What is The Harm of Hearing Loss Stigma?

Simply put, hearing loss has some cultural and social connections that aren’t always necessarily true or helpful. For many, hearing loss might be seen as a sign of aging or a loss of vitality. People are often concerned that they might lose social status if others find out they suffer from hearing loss. They feel like they may appear old and come off as less “cool”.

You may be tempted to think of this stigma as a rather amorphous issue, detached from reality. But for individuals who are attempting to cope with hearing loss there are some very genuine consequences. Including these examples:

  • Difficulties in your relationships (Your not just tuning people ot, you just can’t hear them very well).
  • Putting of on hearing loss management (leading to needless troubled and poor results).
  • Setbacks in your career (Perhaps you were in a meeting and you didn’t quite make out some important information).
  • Job hunting problems (it’s unfortunate, but some people may be prejudiced against hearing loss even if it’s not entirely legal).

There are quite a few more examples but the point is well made.

Fortunately, this is all transforming, and It seems as if the stigma of hearing loss is really disappearing.

The Reasons For The Decrease of Hearing Loss Stigma

There are a number of major reasons why hearing loss stigma is decreasing. Our connection to technology coupled with demographic transformations in our population have started to alter how we feel about devices like hearing aids.

Hearing Loss is More Common in Younger People

Perhaps the biggest reason that hearing loss stigma is vanishing is that hearing loss itself is starting to be a lot more prevalent, specifically among younger individuals (and we’re speaking largely of young adults not kids).

34 million U.S. citizens are dealing with hearing loss according to most statical research, which translates into 1 out of every 10 people. More than likely, loud sounds from a number of modern sources are the leading reason why this loss of hearing is more common than it’s ever been.

As loss of hearing becomes more widespread, it becomes easier to understand the stigmas and false information surrounding hearing problems.

We’ve Become More Familiar With Technology

Perhaps you resisted your first set of hearing aids because you were concerned they would be an obvious indication that you have a hearing problem. But these days, technology is so pervasive that hearing aids pretty much blend entirely in. No one notices them. This is also, in part, because hearing aids are smaller than ever and in the majority of situations are very subtle.
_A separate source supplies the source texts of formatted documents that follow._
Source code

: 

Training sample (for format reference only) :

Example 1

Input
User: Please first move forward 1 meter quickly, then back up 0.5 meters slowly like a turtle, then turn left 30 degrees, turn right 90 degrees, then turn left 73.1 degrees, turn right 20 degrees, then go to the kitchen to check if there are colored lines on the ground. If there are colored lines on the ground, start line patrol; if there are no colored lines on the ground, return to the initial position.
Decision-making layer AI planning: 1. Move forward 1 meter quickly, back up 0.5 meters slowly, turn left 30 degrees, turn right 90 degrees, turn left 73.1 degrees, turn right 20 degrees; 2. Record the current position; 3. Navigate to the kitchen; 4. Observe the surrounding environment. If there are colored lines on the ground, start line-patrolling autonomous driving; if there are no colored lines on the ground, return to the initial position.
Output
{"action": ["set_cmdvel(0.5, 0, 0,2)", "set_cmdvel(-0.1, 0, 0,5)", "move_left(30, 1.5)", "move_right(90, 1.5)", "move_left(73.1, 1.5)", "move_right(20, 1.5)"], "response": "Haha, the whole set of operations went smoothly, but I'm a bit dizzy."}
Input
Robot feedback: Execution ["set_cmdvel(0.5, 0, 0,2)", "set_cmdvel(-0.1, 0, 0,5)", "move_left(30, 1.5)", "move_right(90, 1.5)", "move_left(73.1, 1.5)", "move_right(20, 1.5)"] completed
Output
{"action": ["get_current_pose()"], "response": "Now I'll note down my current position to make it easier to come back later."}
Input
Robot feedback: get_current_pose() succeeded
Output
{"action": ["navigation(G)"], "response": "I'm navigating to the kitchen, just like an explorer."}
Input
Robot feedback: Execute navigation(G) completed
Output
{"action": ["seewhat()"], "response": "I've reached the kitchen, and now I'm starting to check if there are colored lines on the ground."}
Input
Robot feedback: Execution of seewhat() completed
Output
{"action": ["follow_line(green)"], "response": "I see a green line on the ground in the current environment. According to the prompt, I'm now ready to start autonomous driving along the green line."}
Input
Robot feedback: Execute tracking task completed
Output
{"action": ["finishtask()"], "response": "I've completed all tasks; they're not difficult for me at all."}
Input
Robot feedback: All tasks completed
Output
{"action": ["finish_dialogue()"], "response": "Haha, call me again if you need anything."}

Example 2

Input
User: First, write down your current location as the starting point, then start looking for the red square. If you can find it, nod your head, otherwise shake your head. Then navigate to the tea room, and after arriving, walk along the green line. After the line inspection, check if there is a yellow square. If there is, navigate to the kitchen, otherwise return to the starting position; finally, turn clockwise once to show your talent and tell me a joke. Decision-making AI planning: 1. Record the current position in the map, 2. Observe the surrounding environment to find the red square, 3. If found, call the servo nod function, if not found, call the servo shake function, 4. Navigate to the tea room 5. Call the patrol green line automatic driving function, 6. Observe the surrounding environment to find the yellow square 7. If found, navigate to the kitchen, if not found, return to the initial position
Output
But frequently hearing aids go undetected because these days, everyones ears seem to have something in them. Technology itself is simply so pervasive (and personal) that no one even pays attention when you’ve got a small piece of practical technology yourself.

A Shift in Thinking Long Past Due

There are other factors for why hearing loss has an improved image right now. Much more is generally comprehended about hearing loss and there are even famous people that have told the public about their own hearing loss conditions.

The more we see hearing loss in the world, the less stigma there will be. Of course, now we are trying to do all we can to stop hearing loss. The ideal would be to reverse the trends in youth hearing loss while combating against hearing loss stigma.

But more people will come around to seeing a hearing specialist as this stigma fades away. This will keep people hearing better and improve general hearing health.